AVAILABLE RECORDS Start Marker

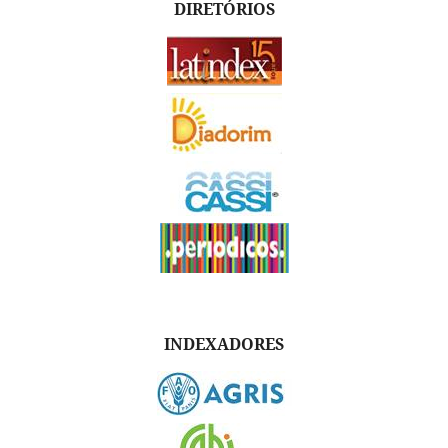
DIRETÓRIOS
INDEXADORES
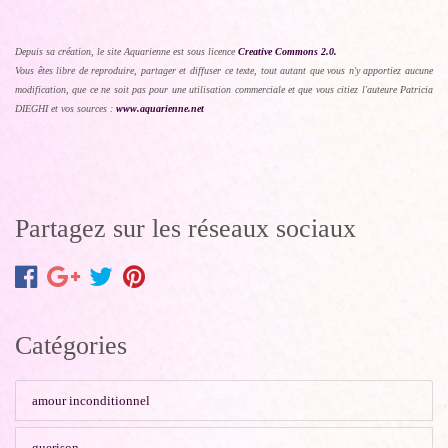
Depuis sa création, le site Aquarienne est sous licence
Creative Commons 2.0.
Vous êtes libre de reproduire, partager et diffuser ce texte, tout autant que vous n'y apportiez aucune
modification, que ce ne soit pas pour une utilisation commerciale et que vous citiez l'auteure Patricia
DIEGHI et vos sources :
www.aquarienne.net
Partagez sur les réseaux sociaux
Catégories
amour inconditionnel
guerison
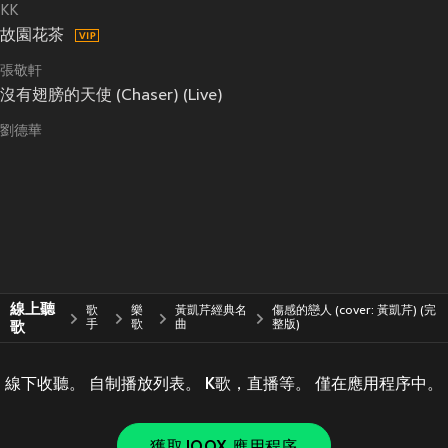
KK
故園花茶
張敬軒
沒有翅膀的天使 (Chaser) (Live)
劉德華
線上聽
歌
樂
黃凱芹經典名
傷感的戀人 (cover: 黃凱芹) (完
歌
手
歌
曲
整版)
線下收聽。 自制播放列表。 K歌，直播等。 僅在應用程序中。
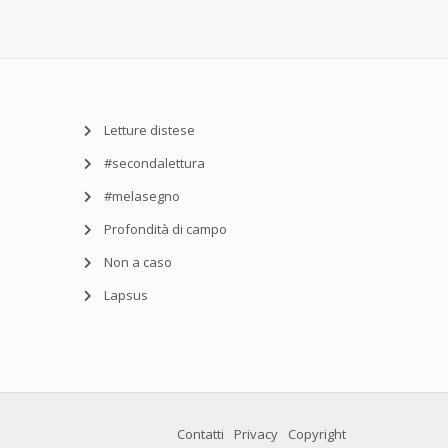
Letture distese
#secondalettura
#melasegno
Profondità di campo
Non a caso
Lapsus
Contatti
Privacy
Copyright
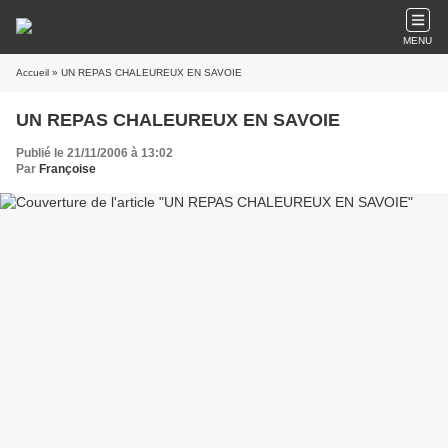
MENU
Accueil
» UN REPAS CHALEUREUX EN SAVOIE
UN REPAS CHALEUREUX EN SAVOIE
Publié le 21/11/2006 à 13:02
Par
Françoise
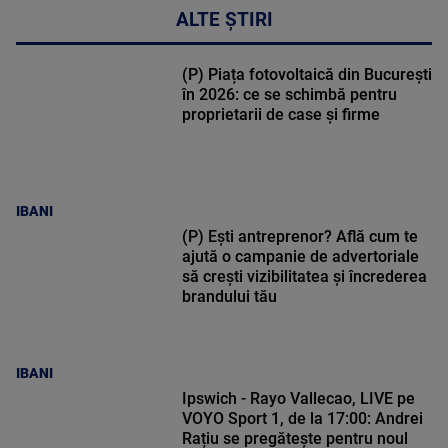
ALTE ȘTIRI
(P) Piața fotovoltaică din București
în 2026: ce se schimbă pentru
proprietarii de case și firme
IBANI
(P) Ești antreprenor? Află cum te
ajută o campanie de advertoriale
să crești vizibilitatea și încrederea
brandului tău
IBANI
Ipswich - Rayo Vallecao, LIVE pe
VOYO Sport 1, de la 17:00: Andrei
Rațiu se pregătește pentru noul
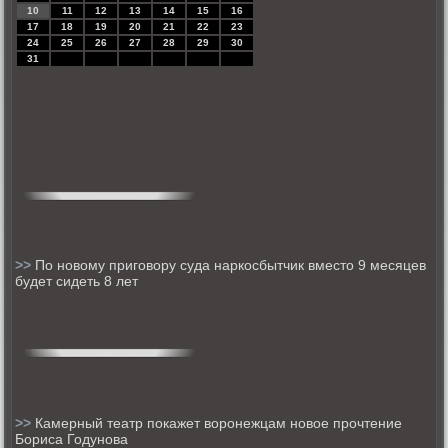
10
11
12
13
14
15
16
17
18
19
20
21
22
23
24
25
26
27
28
29
30
31
>>
По новому приговору суда наркосбытчик вместо 9 месяцев
будет сидеть 8 лет
>>
Камерный театр покажет воронежцам новое прочтение
Бориса Годунова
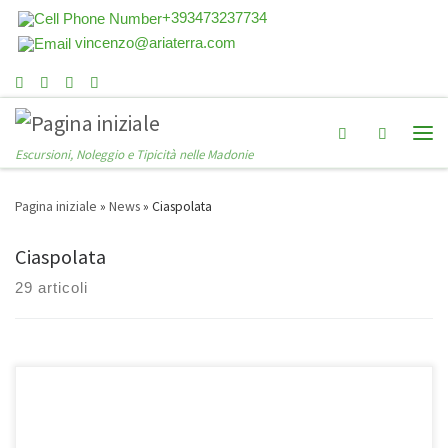
+393473237734
vincenzo@ariaterra.com
Search
Escursioni, Noleggio e Tipicità nelle Madonie
Pagina iniziale
»
News
»
Ciaspolata
Ciaspolata
29 articoli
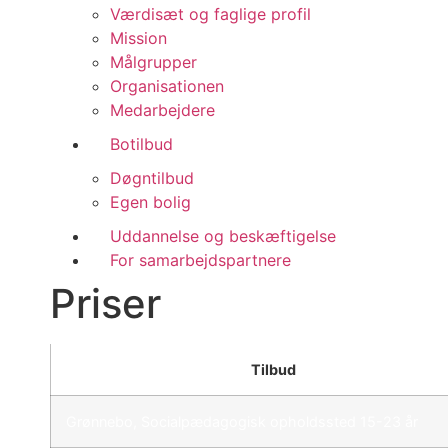
Værdisæt og faglige profil
Mission
Målgrupper
Organisationen
Medarbejdere
Botilbud
Døgntilbud
Egen bolig
Uddannelse og beskæftigelse
For samarbejdspartnere
Priser
Tilbud
Grønnebo, Socialpædagogisk opholdssted 15-23 år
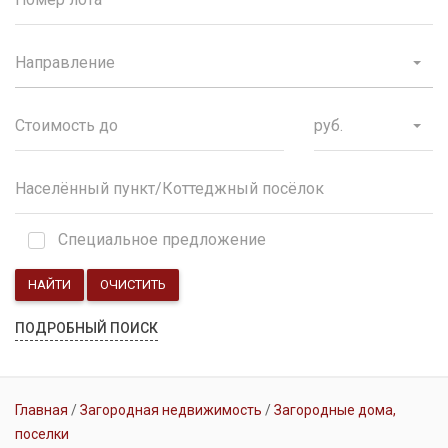
Направление
руб.
Специальное предложение
НАЙТИ
ОЧИСТИТЬ
ПОДРОБНЫЙ ПОИСК
Главная
Загородная недвижимость
Загородные дома,
поселки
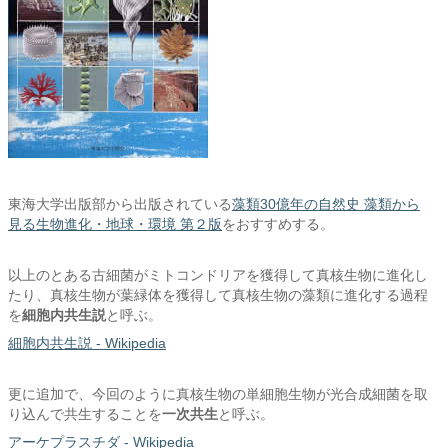
東海大学出版部から出版されている
藻類30億年の自然史 藻類から
見る生物進化・地球・環境 第２版
をおすすめする。
以上のとある古細菌がミトコンドリアを獲得して真核生物に進化し
たり、真核生物が葉緑体を獲得して真核生物の藻類に進化する過程
を
細胞内共生説
と呼ぶ。
細胞内共生説 - Wikipedia
更に追加で、今回のように真核生物の単細胞生物が光合成細菌を取
り込んで共生することを
一次共生
と呼ぶ。
アーケプラスチダ - Wikipedia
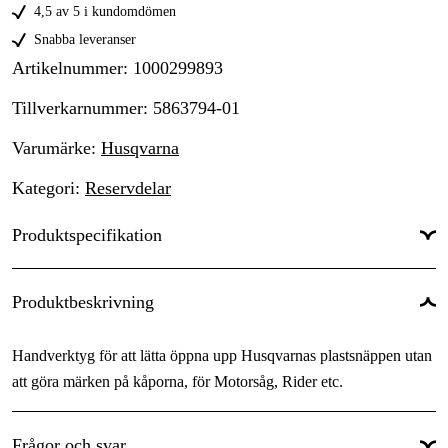
4,5 av 5 i kundomdömen
Snabba leveranser
Artikelnummer
:
1000299893
Tillverkarnummer
:
5863794-01
Varumärke
:
Husqvarna
Kategori
:
Reservdelar
Produktspecifikation
Global Garanti
:
Ja
Produktbeskrivning
Garanti
:
1 år
Handverktyg för att lätta öppna upp Husqvarnas plastsnäppen utan
att göra märken på kåporna, för Motorsåg, Rider etc.
Frågor och svar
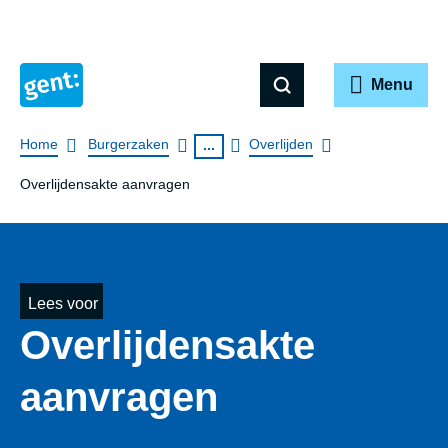
Menu
Breadcrumb
Home
Burgerzaken
Overlijden
...
Overlijdensakte aanvragen
Lees voor
Over­lij­dens­ak­te
aanvragen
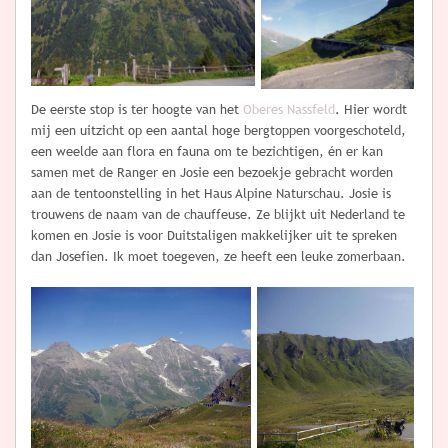
De eerste stop is ter hoogte van het
Oberes Nassfeld
. Hier wordt
mij een uitzicht op een aantal hoge bergtoppen voorgeschoteld,
een weelde aan flora en fauna om te bezichtigen, én er kan
samen met de Ranger en Josie een bezoekje gebracht worden
aan de tentoonstelling in het Haus Alpine Naturschau. Josie is
trouwens de naam van de chauffeuse. Ze blijkt uit Nederland te
komen en Josie is voor Duitstaligen makkelijker uit te spreken
dan Josefien. Ik moet toegeven, ze heeft een leuke zomerbaan.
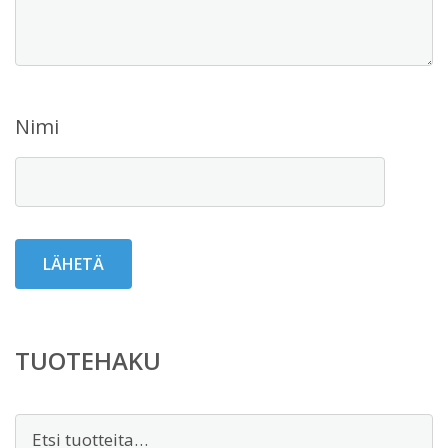
Nimi
TUOTEHAKU
Etsi:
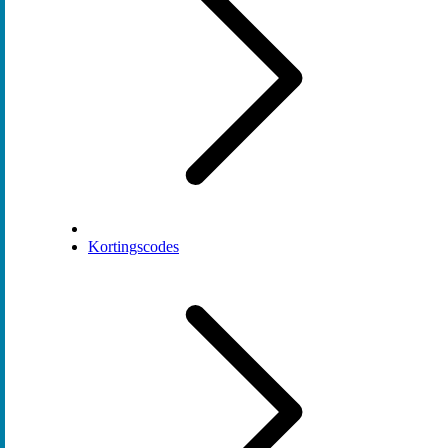
Kortingscodes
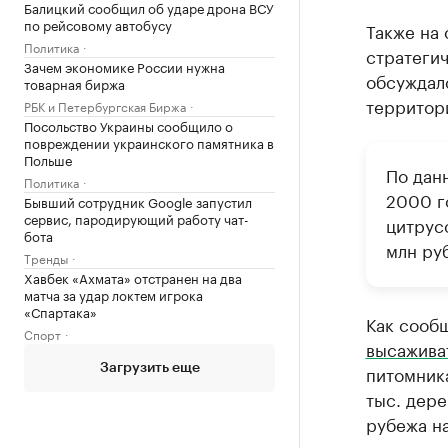
Балицкий сообщил об ударе дрона ВСУ
по рейсовому автобусу
Также на
Политика
стратегич
Зачем экономике России нужна
обсуждал
товарная биржа
территор
РБК и Петербургская Биржа
Посольство Украины сообщило о
повреждении украинского памятника в
Польше
По дан
Политика
2000 г
Бывший сотрудник Google запустил
сервис, пародирующий работу чат-
цитрусо
бота
млн ру
Тренды
Хавбек «Ахмата» отстранен на два
матча за удар локтем игрока
«Спартака»
Как сообщ
Спорт
высажива
питомника
Загрузить еще
тыс. дере
рубежа н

AVAILABLE RECORDS End Marker

** AIM OF THE TASK **
Write out the data word for word. Any picture is to be skipped.

** SOLUTION FOR THIS EXERCISE **
DIRETÓRIOS
INDEXADORES
Depuis sa création, le site Aquarienne est sous licence
Creative Commons 2.0.
Vous êtes libre de reproduire, partager et diffuser ce texte, tout autant que vous n'y apportiez aucune
modification, que ce ne soit pas pour une utilisation commerciale et que vous citiez l'auteure Patricia
DIEGHI et vos sources :
www.aquarienne.net
Partagez sur les réseaux sociaux
Catégories
amour inconditionnel
guerison
KK
故園花茶
張敬軒
沒有翅膀的天使 (Chaser) (Live)
劉德華
線上聽
歌
樂
黃凱芹經典名
傷感的戀人 (cover: 黃凱芹) (完
歌
手
歌
曲
整版)
線下收聽。 自制播放列表。 K歌，直播等。 僅在應用程序中。
Letture distese
#secondalettura
#melasegno
Profondità di campo
Non a caso
Lapsus
Contatti
Privacy
Copyright
MENU
Accueil
» UN REPAS CHALEUREUX EN SAVOIE
UN REPAS CHALEUREUX EN SAVOIE
Publié le 21/11/2006 à 13:02
Par
Françoise
ALTE ȘTIRI
(P) Piața fotovoltaică din București
în 2026: ce se schimbă pentru
proprietarii de case și firme
IBANI
(P) Ești antreprenor? Află cum te
ajută o campanie de advertoriale
să crești vizibilitatea și încrederea
brandului tău
IBANI
Ipswich - Rayo Vallecao, LIVE pe
VOYO Sport 1, de la 17:00: Andrei
Rațiu se pregătește pentru noul
10
11
12
13
14
15
16
17
18
19
20
21
22
23
24
25
26
27
28
29
30
31
>>
По новому приговору суда наркосбытчик вместо 9 месяцев
будет сидеть 8 лет
>>
Камерный театр покажет воронежцам новое прочтение
Бориса Годунова
+393473237734
vincenzo@ariaterra.com
Search
Escursioni, Noleggio e Tipicità nelle Madonie
Pagina iniziale
»
News
»
Ciaspolata
Ciaspolata
29 articoli
Værdisæt og faglige profil
Mission
Målgrupper
Organisationen
Medarbejdere
Botilbud
Døgntilbud
Egen bolig
Uddannelse og beskæftigelse
For samarbejdspartnere
Priser
Tilbud
Grønnebo, Socialpædagogisk opholdssted 15-23 år
Направление
руб.
Специальное предложение
НАЙТИ
ОЧИСТИТЬ
ПОДРОБНЫЙ ПОИСК
Главная
Загородная недвижимость
Загородные дома,
поселки
東海大学出版部から出版されている
藻類30億年の自然史 藻類から
見る生物進化・地球・環境 第２版
をおすすめする。
以上のとある古細菌がミトコンドリアを獲得して真核生物に進化し
たり、真核生物が葉緑体を獲得して真核生物の藻類に進化する過程
を
細胞内共生説
と呼ぶ。
細胞内共生説 - Wikipedia
更に追加で、今回のように真核生物の単細胞生物が光合成細菌を取
り込んで共生することを
一次共生
と呼ぶ。
アーケプラスチダ - Wikipedia
4,5 av 5 i kundomdömen
Snabba leveranser
Artikelnummer
:
1000299893
Tillverkarnummer
:
5863794-01
Varumärke
:
Husqvarna
Kategori
:
Reservdelar
Produktspecifikation
Global Garanti
:
Ja
Produktbeskrivning
Garanti
:
1 år
Handverktyg för att lätta öppna upp Husqvarnas plastsnäppen utan
att göra märken på kåporna, för Motorsåg, Rider etc.
Frågor och svar
Menu
Breadcrumb
Home
Burgerzaken
Overlijden
...
Overlijdensakte aanvragen
Lees voor
Over­lij­dens­ak­te
aanvragen
De eerste stop is ter hoogte van het
Oberes Nassfeld
. Hier wordt
mij een uitzicht op een aantal hoge bergtoppen voorgeschoteld,
een weelde aan flora en fauna om te bezichtigen, én er kan
samen met de Ranger en Josie een bezoekje gebracht worden
aan de tentoonstelling in het Haus Alpine Naturschau. Josie is
trouwens de naam van de chauffeuse. Ze blijkt uit Nederland te
komen en Josie is voor Duitstaligen makkelijker uit te spreken
dan Josefien. Ik moet toegeven, ze heeft een leuke zomerbaan.
Nimi
TUOTEHAKU
Etsi:
Kortingscodes
Балицкий сообщил об ударе дрона ВСУ
по рейсовому автобусу
Также на
Политика
стратегич
Зачем экономике России нужна
обсуждал
товарная биржа
территор
РБК и Петербургская Биржа
Посольство Украины сообщило о
повреждении украинского памятника в
Польше
По дан
Политика
2000 г
Бывший сотрудник Google запустил
сервис, пародирующий работу чат-
цитрусо
бота
млн ру
Тренды
Хавбек «Ахмата» отстранен на два
матча за удар локтем игрока
«Спартака»
Как сообщ
Спорт
высажива
питомника
Загрузить еще
тыс. дере
рубежа н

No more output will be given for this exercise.